Now, this could mean that X is, for instance, an ultra-distance galactic supercluster completely outside our light-cone, so far away that the last time it interacted with us was when we were all inside the singularity pre-Big-Bang.

But it effectively means, "X doesn't exist [in the same universe as us]".



Agreed. If X does not have any observable evidence in my world, it might as well not exist to me (though it might exist Elsewhere(TM)).

But people who brandish the "evidence based" argument do not mean that. What they mean is that if X does not behave in a particular way for which it is feasible to design an experiment, then X ought not to exist.

In practice, what happens is that if I claim to have had direct experience of X, they will dismiss it out of hand and go trying to shoehorn some explanation which does not offends their world view. And if I go further and point out that there are millions of people who have had similar experiences during history, they will blast that we are all a bunch of brain-washed idiot sheep.

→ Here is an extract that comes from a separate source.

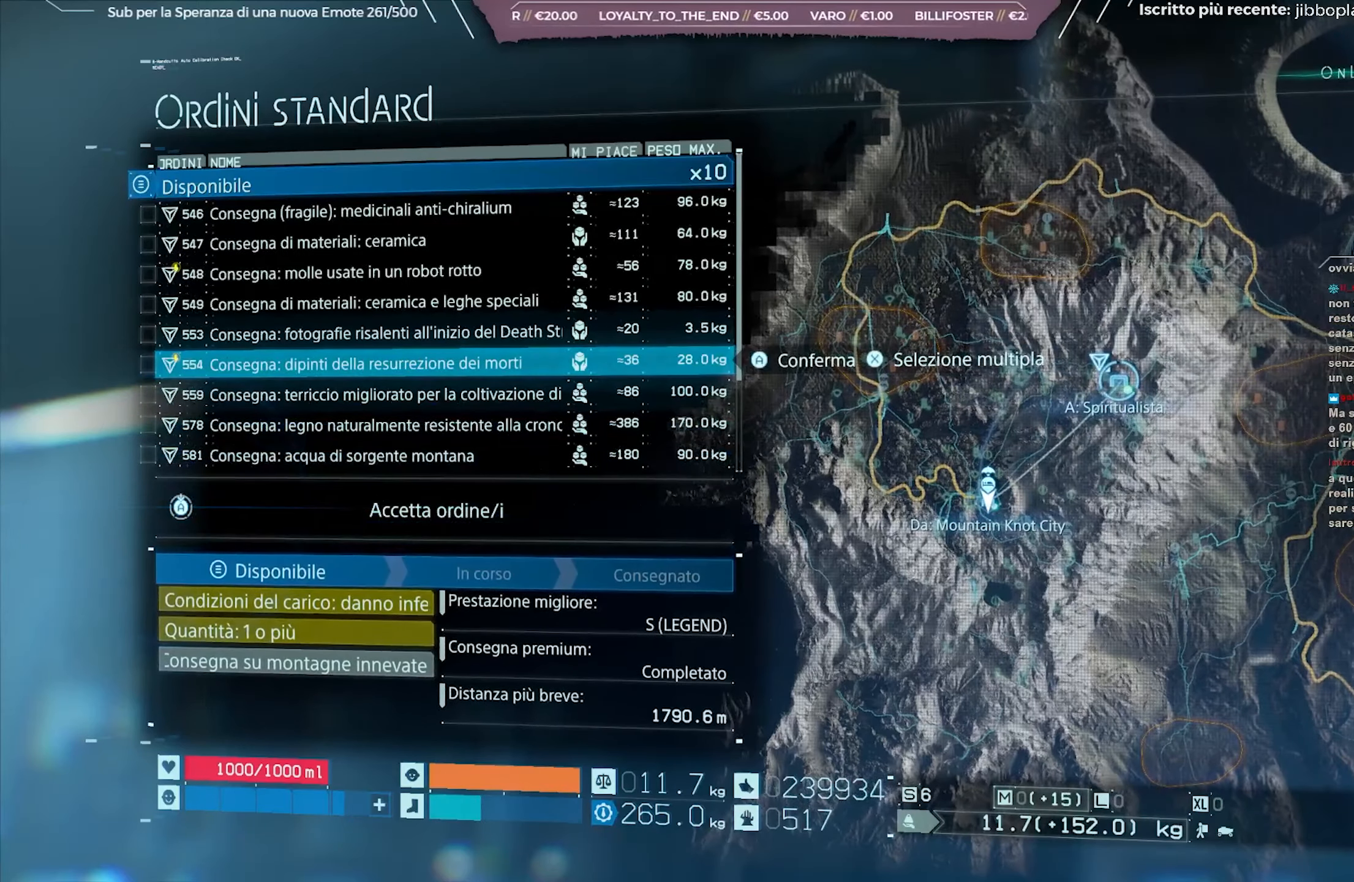
{"buttons": ["A"], "left_stick": "center", "right_stick": "center", "events": [[333, "A", "down"]]}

Personally speaking, and to make it clear, I have had a couple of experiences that make much more sense if you consider that there's more to reality than what scientific materialism would be willing to accept. Maybe there's is perfectly materialistic explanation that is yet unknown to us, but maybe there's not. I simply point out that accepting the limits of our own ignorance is a more philosophically sound position than to dismiss evidence before considering it.


>But people who brandish the "evidence based" argument do not mean that. What they mean is that if X does not behave in a particular way for which it is feasible to design an experiment, then X ought not to exist.

No. It means that if X does not behave in such a way that it is physically possible to design an experiment, X most probably is not a sensible concept for anything other than "the idea of X".

The problem here is that subjective experiences are highly malleable and have never particularly corresponded directly to objective reality without further interpretation. So your subjective experiences are explainable in three possible ways:

* You subjectively experienced something we don't have a theory for yet, but which is part of physical reality. We will eventually figure out how to test it and construct a theory of it. This is very unlikely.

* You subjectively experienced something whose underlying causal basis is so highly complex that the interaction may not be repeatable (ie: whatever you interacted with could be capable of choosing with whom to interact or not, and when). This is extremely unlikely.

* You had a subjective experience that does not correspond to any external reality. This is quite common, actually, and the most probable option.


Again you fail to reason correctly. It's not that if you can't devise an experiment for X that X does not exist. It is more that you speak of X, X does things for you in this material world, etc. yet you have never seen X but you trust other human mammals who told you there is X, and you never even asked for ordinary evidence for X, let alone the extraordinary evidence it would require to prove the claims.